Input for this task:
--- START ---

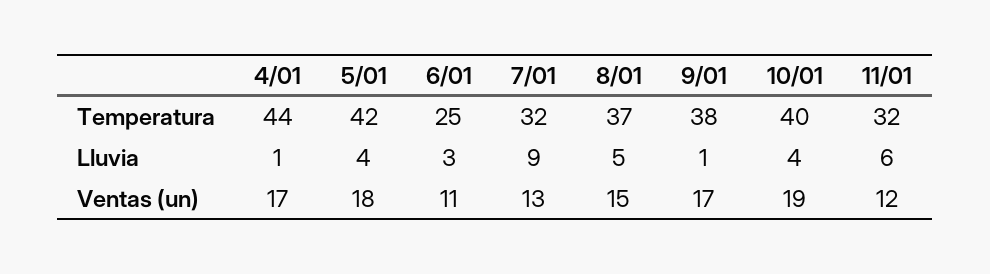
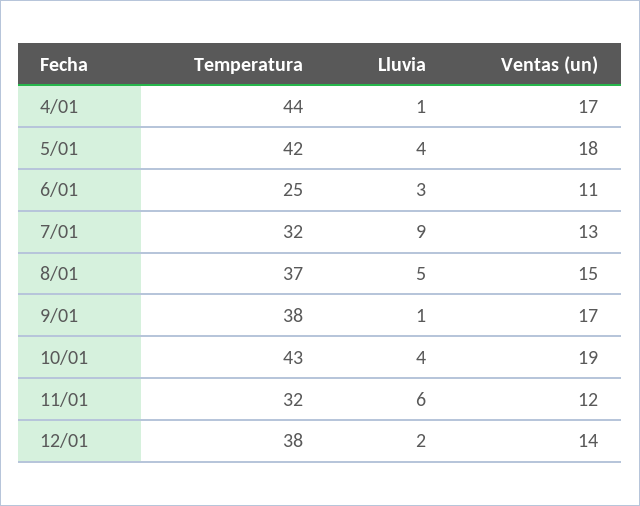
  {
    "4/01": {
      "Temperatura": 44,
      "Lluvia": 1,
      "Ventas (un)": 17
    },
    "5/01": {
      "Temperatura": 42,
      "Lluvia": 4,
      "Ventas (un)": 18
    },
    "6/01": {
      "Temperatura": 25,
      "Lluvia": 3,
      "Ventas (un)": 11
    },
    "7/01": {
      "Temperatura": 32,
      "Lluvia": 9,
      "Ventas (un)": 13
    },
    "8/01": {
      "Temperatura": 37,
      "Lluvia": 5,
      "Ventas (un)": 15
    },
    "9/01": {
      "Temperatura": 38,
      "Lluvia": 1,
      "Ventas (un)": 17
    },
    "10/01": {
-     "Temperatura": 40,
+     "Temperatura": 43,
      "Lluvia": 4,
      "Ventas (un)": 19
    },
    "11/01": {
      "Temperatura": 32,
      "Lluvia": 6,
      "Ventas (un)": 12
-   }
+   },
+   "12/01": {
+     "Temperatura": 38,
+     "Lluvia": 2,
+     "Ventas (un)": 14
+   }
  }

--- END ---

Exercise brief: From the first record to the last, transcribe everything exactly but drop the pictures.

The completed task:
  {
    "4/01": {
      "Temperatura": 44,
      "Lluvia": 1,
      "Ventas (un)": 17
    },
    "5/01": {
      "Temperatura": 42,
      "Lluvia": 4,
      "Ventas (un)": 18
    },
    "6/01": {
      "Temperatura": 25,
      "Lluvia": 3,
      "Ventas (un)": 11
    },
    "7/01": {
      "Temperatura": 32,
      "Lluvia": 9,
      "Ventas (un)": 13
    },
    "8/01": {
      "Temperatura": 37,
      "Lluvia": 5,
      "Ventas (un)": 15
    },
    "9/01": {
      "Temperatura": 38,
      "Lluvia": 1,
      "Ventas (un)": 17
    },
    "10/01": {
-     "Temperatura": 40,
+     "Temperatura": 43,
      "Lluvia": 4,
      "Ventas (un)": 19
    },
    "11/01": {
      "Temperatura": 32,
      "Lluvia": 6,
      "Ventas (un)": 12
-   }
+   },
+   "12/01": {
+     "Temperatura": 38,
+     "Lluvia": 2,
+     "Ventas (un)": 14
+   }
  }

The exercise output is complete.